Suaranya tidak sekeras saat berkata "hebat kamu", tapi aku masih bisa menangkapnya. Ia menggunakan majas ironi. Hebat yang ia maksud, sebenarnya bukan pujian. Aku membayangkan menjadi sosok yang duduk dibelakangku. Ia mungkin malu, kesal, karena orang itu "menyerang"nya di tempat umum. Jika sekarang bukan jam sepi pengunjung, pasti semua orang menengokkan kepala ke arahnya. Tapi sekarang pukul 5.20, kantin sudah hampir tutup. Aku dan sosok dibelakangku adalah pembeli terakhir. Ia memesan nasi goreng terakhir, sedangkan aku hanya memesan jus mangga untuk teman bekal nasiku.

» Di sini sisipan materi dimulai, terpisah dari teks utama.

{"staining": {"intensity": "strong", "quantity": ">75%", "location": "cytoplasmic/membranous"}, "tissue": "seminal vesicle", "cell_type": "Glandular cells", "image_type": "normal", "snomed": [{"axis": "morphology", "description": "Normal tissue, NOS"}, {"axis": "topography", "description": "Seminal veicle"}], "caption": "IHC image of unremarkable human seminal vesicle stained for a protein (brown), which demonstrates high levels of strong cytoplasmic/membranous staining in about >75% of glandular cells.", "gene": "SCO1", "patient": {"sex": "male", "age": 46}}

Ia meletakkan sendok dan garpunya. Suara keduanya menyentuh piring terdengar jelas. Lalu sunyi. Akupun berhenti mengunyah makananku. Sepertinya aku harus pergi sebelum situasinya makin kikuk.
Aku tutup tempat makanku. Buru-buru kuhabiskan jus mangga di gelas. Saat aku memasukkan bekalku ke tas, sosok di belakangku membuka suara.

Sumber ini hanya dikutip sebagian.